Wollheim belonged to an extraordinarily productive generation of British philosophers whose influence is now broadly felt. Through his training at Oxford he became familiar early on with the methods of conceptual analysis that were then flourishing, but, where others used these methodological tools primarily in the examination of questions concerning mathematics, the natural sciences, and ordinary language, Wollheim employed them (after some work in political philosophy) mainly in such fields as the philosophy of mind, psychoanalysis, and the philosophy of art.
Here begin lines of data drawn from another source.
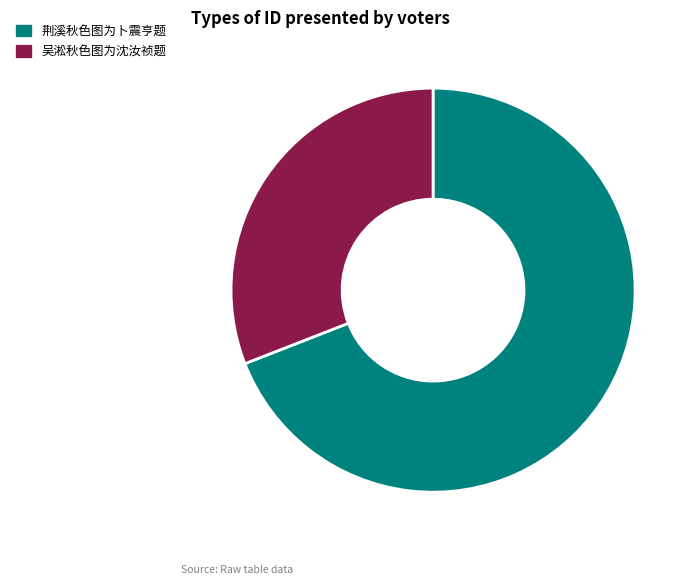

Is it true that 荆溪秋色图为卜震亨题 is 63% of the pie?

False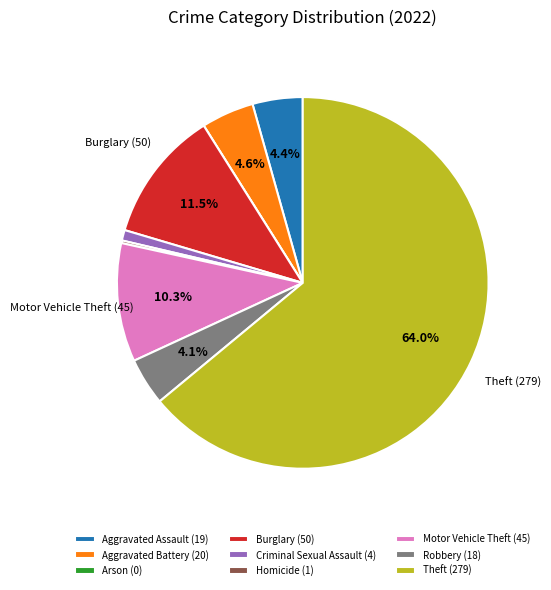

How much of the chart is everything except Theft (279)?

36.0%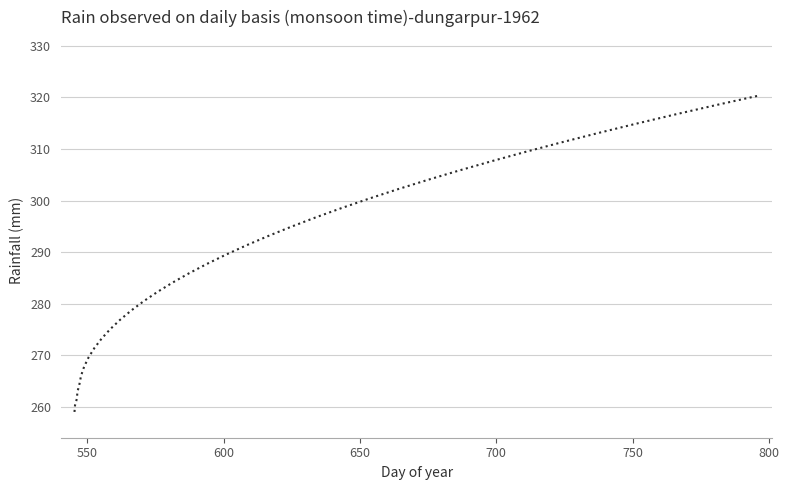

What is the minimum value shown in the chart?

259.0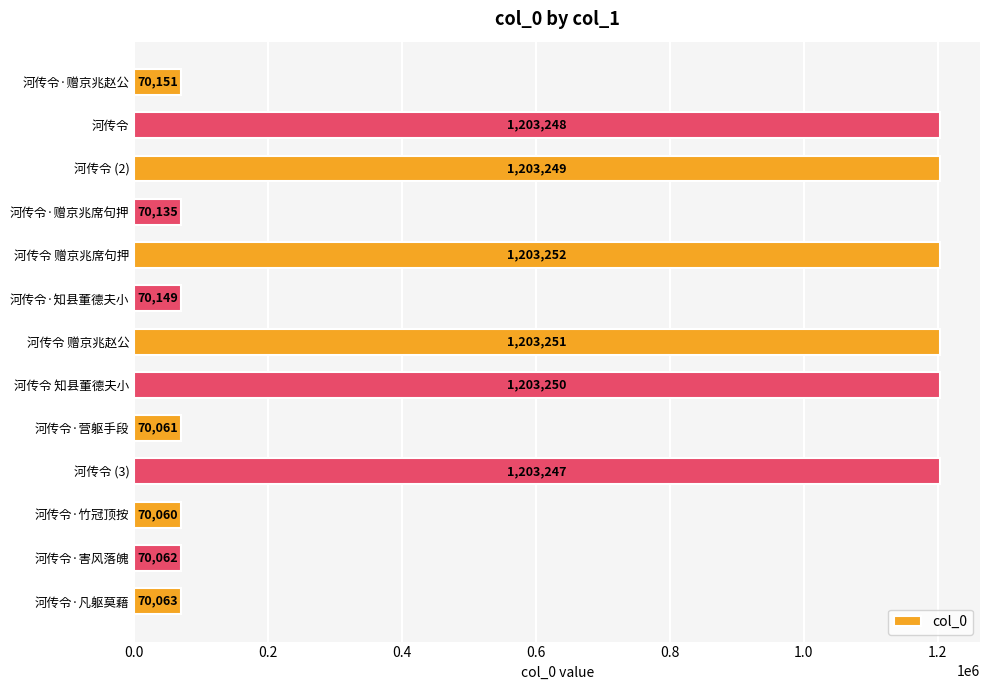

Read the value at 河传令 赠京兆赵公.

1203251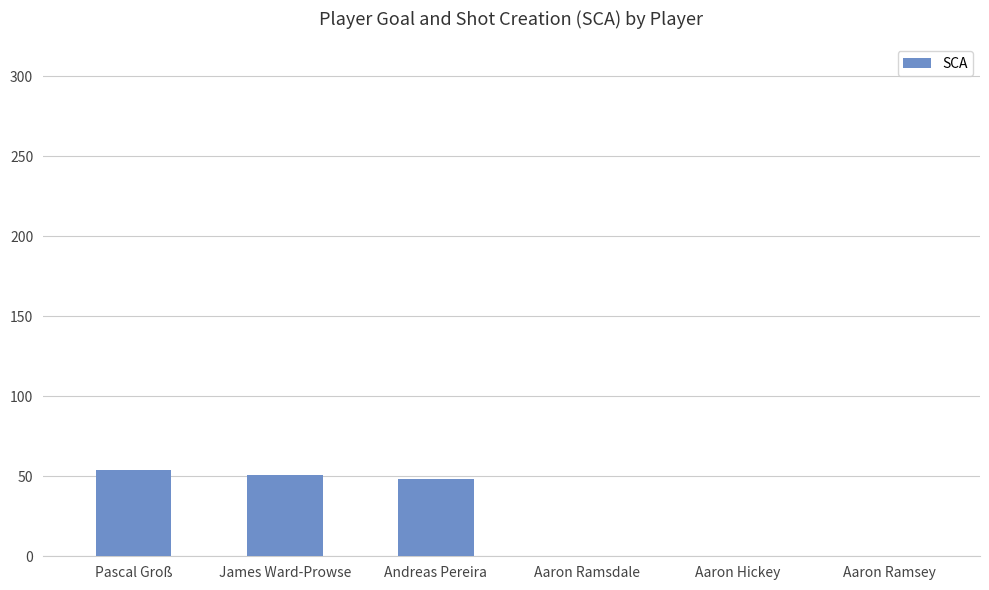

Count the number of categories in the chart.

6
Even before he came to these topics he had established his extraordinary independence of mind in a sympathetic and insightful work on the Idealist philosopher, F.H. Bradley (1959), against whom the analytic tradition in philosophy had originally revolted. Subsequent books on Sigmund Freud (1971), on The Mind and its Depth (1993), and on The Emotions (1999), reveal Wollheim’s profoundly committed and informed approach to the concerns of psychoanalysis. In the philosophy of art Wollheim published the monograph Art and Its Objects (1968), an original study of how art is perceived, a collection of essays On Art and the Mind (1973) and Painting as an Art (1987), which grew out of the Andrew W. Mellon Lectures, which he delivered at the National Gallery in Washington D.C. He was in addition the author of a novel with the Freudian title A Family Affair (1969), and of numerous philosophical and art critical essays.

 

Wollheim’s deepest intellectual commitment was to the psychoanalytic theories of Sigmund Freud and Melanie Klein. In many of his writings he sought both to interpret and use these theories drawing in this endeavor on the tools and concepts of contemporary philosophy. His true obsession in life was, however, art. In Painting as an Art he describes how he would contemplate a single painting for three hours at a time, believing that only in this way the work would reveal its meaning. For all his success Wollheim remained a man of admirable modesty about his achievements and kept a worldly distance from his own work. Both quintessentially English and at the same time entirely cosmopolitan, he was a great conversationalist and wit who could sum up people and situations in short, telling, and utterly hilarious phrases. Wollheim is survived by his second wife Mary, two sons Bruno and Rupert, and daughter Emilia.